Il se dégage d’Anish une infinie douceur. Passager entre les hautes tables de bois, il se glisse furtivement entre les clients du restaurant. Anish n’est pas pressé et habité de grands gestes pour récupérer un maximum d’assiettes en un seul passage; il se meut avec délicatesse, redresse un sac par ci, attrape un bol par là.
Anish s’arrête aussi, vous regarde et prend le temps de demander comment vous allez. Lui va bien, il explique qu’il fait la vaisselle dans le petit local que l’on aperçoit à-travers la cloison ouverte. Il dit qu’il parle aux verres, aux bols… Il poursuit son tour puis revient sur ses pas. Mon amie a les yeux humides et le nez comprimé, il la regarde à la dérobée avec empathie, un air de naufrage aux coins des yeux auquel il refuserait d’assister sans avoir tout essayé. Anish propose de lui offrir une part de gâteau – chocolat, noisette, citron – ce qu’elle souhaite. Va pour le chocolat!
Anish est plutôt petit, la peau foncée et un visage rêveur fendu de grands yeux sombres. Je lui dis qu’ils sont très beaux ses yeux, il me sourit.

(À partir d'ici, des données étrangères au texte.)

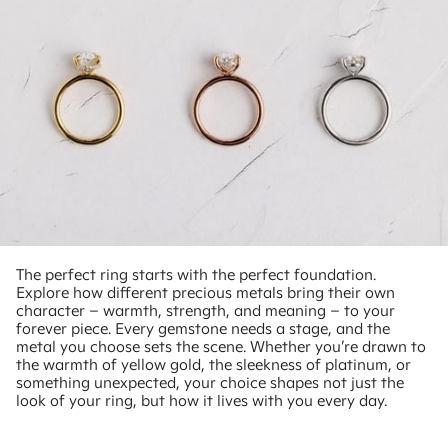
The perfect ring starts with the perfect foundation.
Explore how different precious metals bring their own
character – warmth, strength, and meaning – to your
forever piece. Every gemstone needs a stage, and the
metal you choose sets the scene. Whether you’re drawn to
the warmth of yellow gold, the sleekness of platinum, or
something unexpected, your choice shapes not just the
look of your ring, but how it lives with you every day.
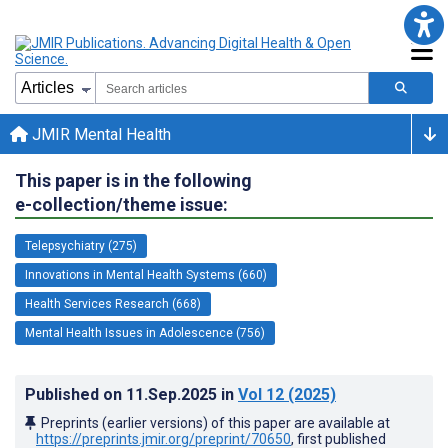
JMIR Mental Health
This paper is in the following
e-collection/theme issue:
Telepsychiatry (275)
Innovations in Mental Health Systems (660)
Health Services Research (668)
Mental Health Issues in Adolescence (756)
Published on
11.Sep.2025
in
Vol 12
(2025)
Preprints (earlier versions) of this paper are available at
https://preprints.jmir.org/preprint/70650
, first published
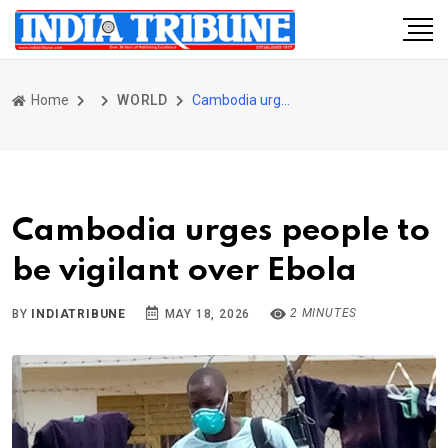
Home
WORLD
Cambodia urges people to be vigilant over Ebola
Cambodia urges people to
be vigilant over Ebola
2 MINUTES
BY
INDIATRIBUNE
MAY 18, 2026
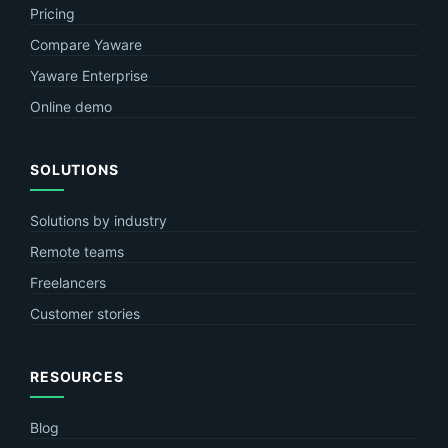
Pricing
Compare Yaware
Yaware Enterprise
Online demo
SOLUTIONS
Solutions by industry
Remote teams
Freelancers
Customer stories
RESOURCES
Blog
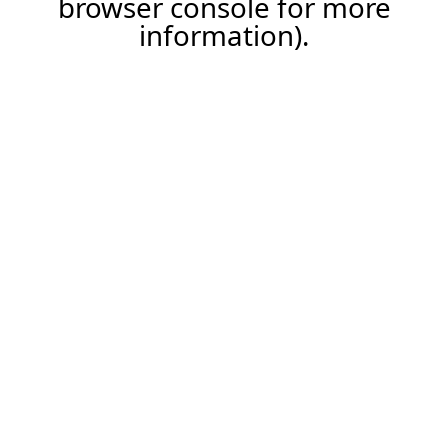
browser console for more
information)
.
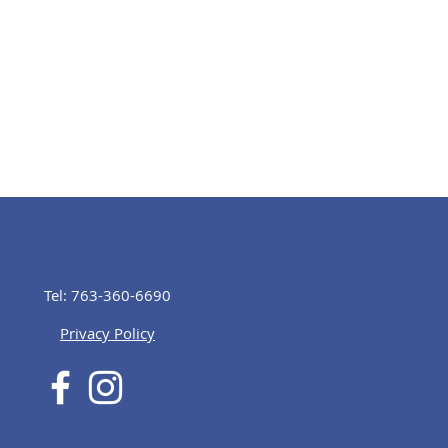
Tel: 763-360-6690
Privacy Policy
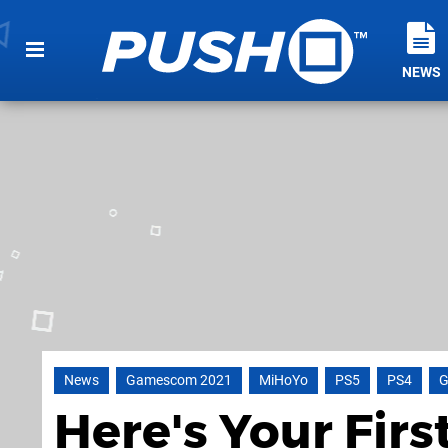
NEWS
News
Gamescom 2021
MiHoYo
PS5
PS4
G
Here's Your Firs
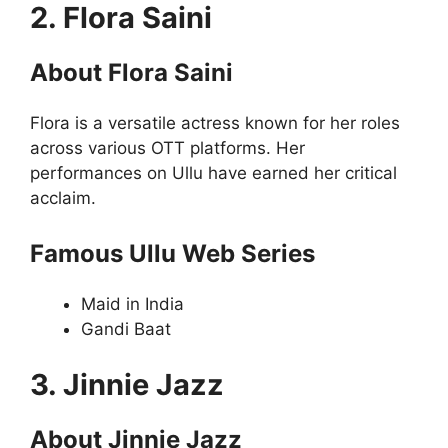
2. Flora Saini
About Flora Saini
Flora is a versatile actress known for her roles
across various OTT platforms. Her
performances on Ullu have earned her critical
acclaim.
Famous Ullu Web Series
Maid in India
Gandi Baat
3. Jinnie Jazz
About Jinnie Jazz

Il porte une chemise bleue de travail dont les manches ont été découpées juste en-dessous des épaules. Je crois qu’il m’a fait aimer ce lieu, un restaurant un peu bobo comme ils affleurent à Paris, avec des plats bio et végétariens mangés sur le vif. J’ai aimé sa présence si délicate, sa façon de ne pas s’excuser d’être là en passant tête baissée pour vous débarrasser, de vous offrir un dessert ou une citronnade et de mettre bas nos automatismes sur les rôles et attributs sociaux.